Laurie, com uma atitude inconformista, representa a resistência ao grupo e à dinâmica imposta pelo líder. Possui uma mentalidade crítica, demonstrando-se assertiva e corajosa. Mesmo que sinta a pressão para pertencer, revela comprometimento moral, uma capacidade de olhar para as consequências negativas e tomar a responsabilidade individual. Laurie torna-se um exemplo de como uma única pessoa pode influenciar o comportamento do grupo, desafiando as normas sociais estabelecidas e demonstra que a mudança começa com uma pessoa disposta a agir com integridade.
Verificam-se também outros mecanismos de descomprometimento moral de Albert Bandura no filme A Onda: a comparação vantajosa, no qual as ações do grupo são minimizadas ou até mesmo defendidas como necessárias para evitar algo pior. Esta lógica torna a violência mais aceitável e ajuda a racionalizar o que, de outra forma, seria visto como inaceitável; a minimização, ignorância ou distorção das consequências, que diz respeito a subestimar ou ignorar as consequências negativas de uma ação para aliviar a culpa; e a atribuição de culpa, ou seja, o ato de colocar a culpa na vítima, sugerindo que a mesma merece.
Em suma, o filme A Onda exemplifica como é que os papéis de líderes, perpetradores e bystanders se interligam e como é que dinâmicas de grupo podem levar à desumanização e à violência.
Torna-se essencial compreender como é que indivíduos, sem traços de psicopatia, também se conformaram acriticamente ao grupo e a uma autoridade. Hanna Arendt (1963) explica este fenómeno através daquilo que denominou de Banalidade do Mal. A autora explora o facto de que pessoas comuns podem cometer atos terríveis quando seguem ordens ou fazem parte de sistemas burocráticos que despersonalizam as suas ações.
"A linha que separa o bem e o mal atravessa o coração de cada ser humano". Esta frase sugere que o potencial para o bem e o mal não é exclusivo de certas pessoas ou grupos, mas está presente em todos nós. Significa isto que, dadas as circunstâncias certas, qualquer pessoa pode ser levada a cometer atos cruéis ou injustos, mesmo que anteriormente se considerasse moralmente íntegra.

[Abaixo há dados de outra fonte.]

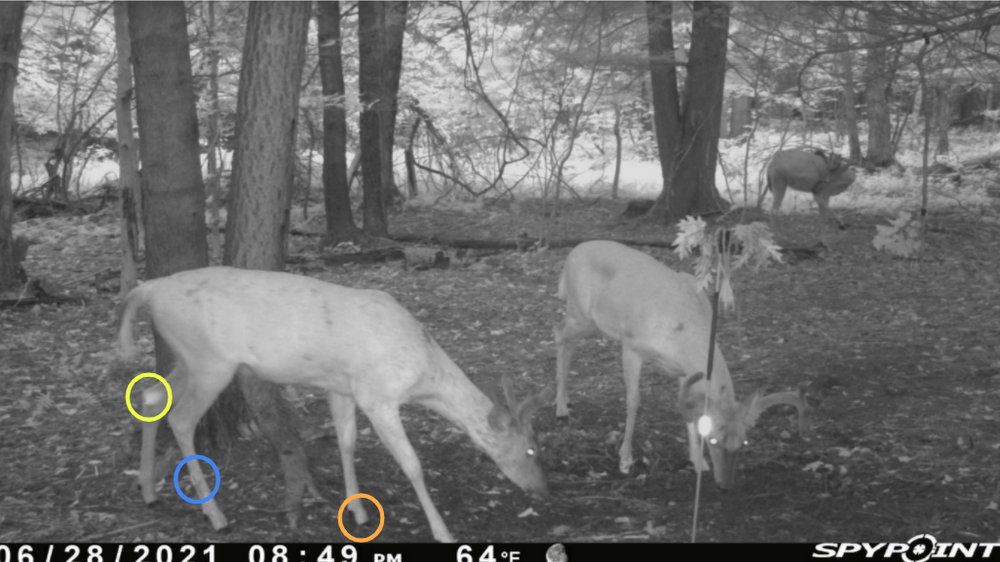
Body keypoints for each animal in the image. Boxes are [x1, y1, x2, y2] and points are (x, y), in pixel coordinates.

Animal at [118, 266, 553, 543]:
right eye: (531, 449)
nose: (542, 489)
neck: (422, 370)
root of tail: (148, 289)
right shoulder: (378, 395)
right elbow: (412, 463)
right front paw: (443, 532)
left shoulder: (341, 387)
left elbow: (346, 441)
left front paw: (357, 512)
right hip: (209, 361)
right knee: (181, 418)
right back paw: (216, 516)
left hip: (189, 358)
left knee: (151, 395)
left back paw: (148, 489)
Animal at [553, 240, 810, 489]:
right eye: (714, 439)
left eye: (743, 442)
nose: (725, 484)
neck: (682, 328)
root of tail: (573, 253)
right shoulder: (631, 345)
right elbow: (633, 401)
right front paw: (625, 459)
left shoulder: (684, 370)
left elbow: (690, 412)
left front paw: (698, 461)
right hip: (580, 312)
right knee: (560, 334)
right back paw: (561, 407)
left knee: (565, 338)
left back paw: (564, 399)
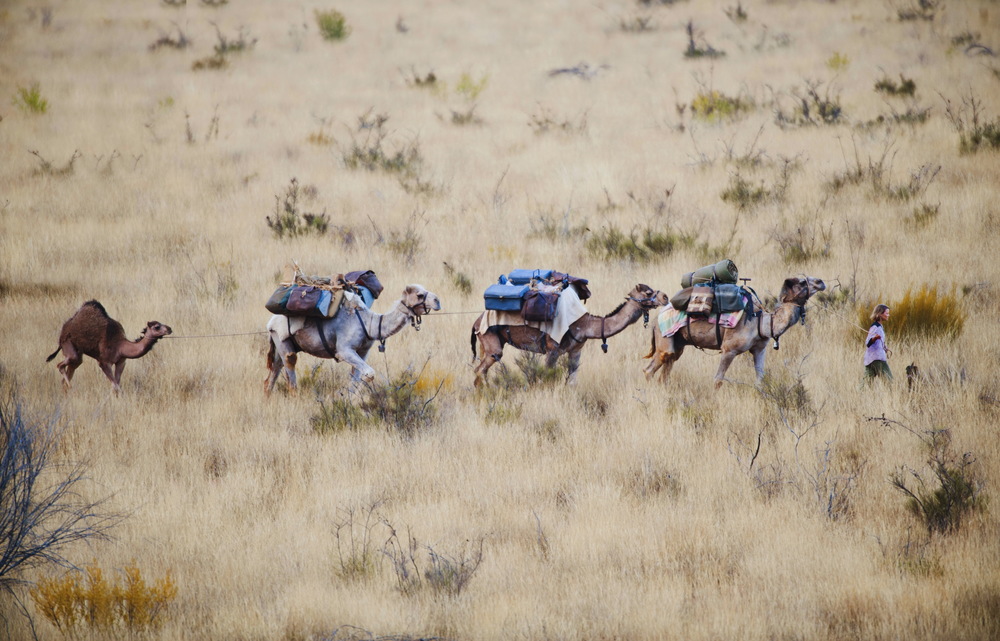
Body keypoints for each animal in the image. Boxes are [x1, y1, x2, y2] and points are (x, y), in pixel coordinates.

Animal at [46, 298, 174, 392]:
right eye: (157, 326)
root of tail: (64, 328)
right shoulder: (104, 362)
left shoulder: (121, 361)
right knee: (61, 365)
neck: (121, 345)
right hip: (68, 344)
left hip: (77, 352)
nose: (169, 329)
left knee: (72, 367)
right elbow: (115, 386)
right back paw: (70, 387)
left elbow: (117, 385)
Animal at [472, 284, 668, 384]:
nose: (665, 297)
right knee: (481, 368)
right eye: (648, 292)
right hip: (491, 339)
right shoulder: (552, 349)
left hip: (486, 342)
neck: (584, 324)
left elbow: (572, 380)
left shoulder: (576, 350)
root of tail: (476, 321)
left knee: (480, 370)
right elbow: (546, 378)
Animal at [644, 274, 824, 388]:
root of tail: (654, 320)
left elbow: (760, 379)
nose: (821, 282)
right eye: (802, 282)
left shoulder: (759, 349)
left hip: (679, 343)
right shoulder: (729, 350)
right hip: (664, 336)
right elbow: (718, 380)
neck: (762, 323)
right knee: (651, 368)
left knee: (667, 369)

Podemos também verificar, através dos estudos de Milgram, a capacidade de obediência à autoridade. Milgram conduziu um experimento, nos anos 60, por forma investigar a obediência à autoridade. Participantes foram instruídos a aplicar choques elétricos a um "aluno" (na verdade, um ator) cada vez que este cometia erros nalguma tarefa. Apesar dos gritos de dor do "aluno", muitos participantes continuaram a aplicar choques por estarem a seguir as ordens de uma figura de autoridade. O estudo demonstrou que, ainda que algumas pessoas desistissem, a maioria estava disposta a obedecer à autoridade para infligir dor, mesmo que isso implicasse ir contra os seus princípios.

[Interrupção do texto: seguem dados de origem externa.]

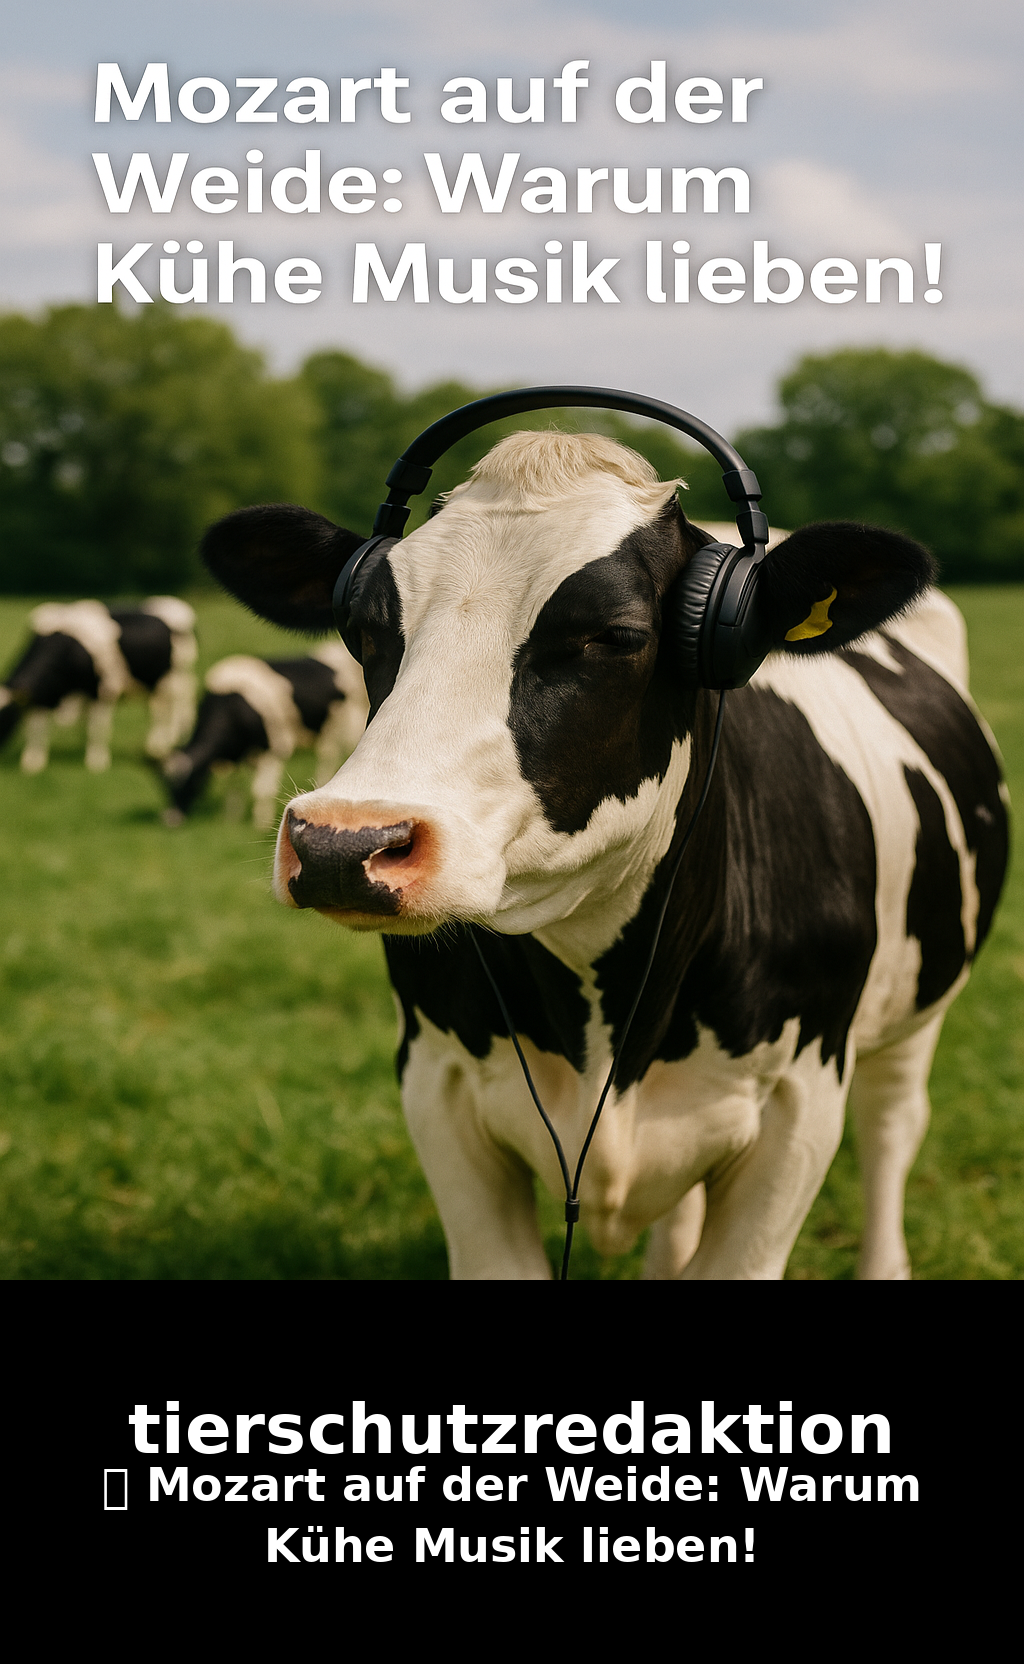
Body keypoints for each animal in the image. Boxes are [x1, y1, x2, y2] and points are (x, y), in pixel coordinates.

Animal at [0, 597, 197, 773]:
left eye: (4, 716)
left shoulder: (102, 691)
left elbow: (97, 727)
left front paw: (96, 761)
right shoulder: (45, 695)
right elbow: (37, 728)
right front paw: (33, 762)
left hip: (175, 677)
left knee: (174, 708)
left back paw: (166, 740)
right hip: (155, 683)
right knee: (157, 709)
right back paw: (156, 744)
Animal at [161, 643, 368, 828]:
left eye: (192, 785)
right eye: (167, 788)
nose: (171, 819)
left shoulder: (273, 750)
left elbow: (261, 790)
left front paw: (260, 822)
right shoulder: (235, 754)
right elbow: (234, 787)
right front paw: (231, 817)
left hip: (333, 730)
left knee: (327, 759)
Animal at [201, 431, 1009, 1280]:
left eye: (613, 637)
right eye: (363, 630)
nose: (339, 842)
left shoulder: (802, 1099)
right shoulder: (435, 1083)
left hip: (918, 1009)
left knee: (892, 1126)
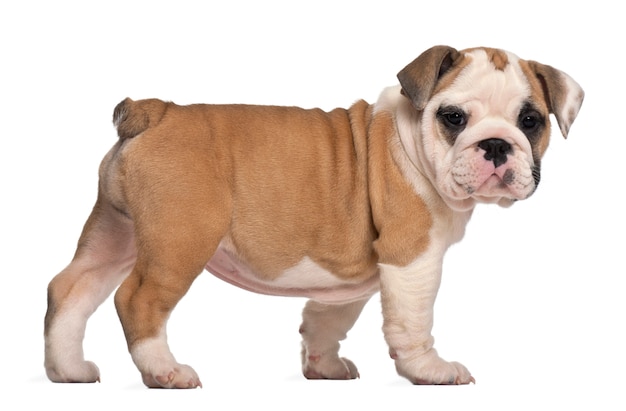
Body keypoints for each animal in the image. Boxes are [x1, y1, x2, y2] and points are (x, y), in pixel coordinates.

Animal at [45, 45, 584, 390]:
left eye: (530, 121)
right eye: (454, 118)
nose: (496, 144)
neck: (412, 139)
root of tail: (155, 111)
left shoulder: (350, 278)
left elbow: (328, 318)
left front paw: (324, 367)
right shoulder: (412, 259)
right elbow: (412, 322)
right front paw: (429, 371)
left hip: (115, 232)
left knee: (71, 288)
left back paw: (68, 370)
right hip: (179, 241)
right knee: (137, 299)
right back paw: (165, 372)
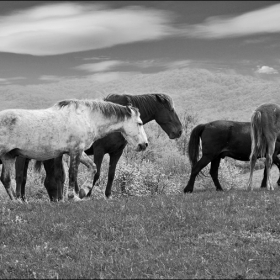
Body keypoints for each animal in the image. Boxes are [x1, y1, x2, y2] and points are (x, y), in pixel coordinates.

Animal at [12, 92, 183, 201]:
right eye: (170, 109)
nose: (180, 131)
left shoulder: (116, 153)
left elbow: (111, 174)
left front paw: (107, 195)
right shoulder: (100, 151)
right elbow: (97, 173)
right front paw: (87, 195)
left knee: (49, 179)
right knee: (43, 178)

Pelo exposto, deixo a nota de que é crucial, à semelhança de Lauri, no filme A Onda, conservar a capacidade de resistir à autoridade e à pressão do grupo em todas as áreas da nossa vida. A resistência é fundamental para garantir a nossa autonomia e impedir que nos tornemos cúmplices de comportamentos violentos ou injustos. Neste sentido, é necessário praticar e fortalecer atitudes de ajuda, por forma a torná-las "banais", isto é, naturais e seguras nas nossas ações.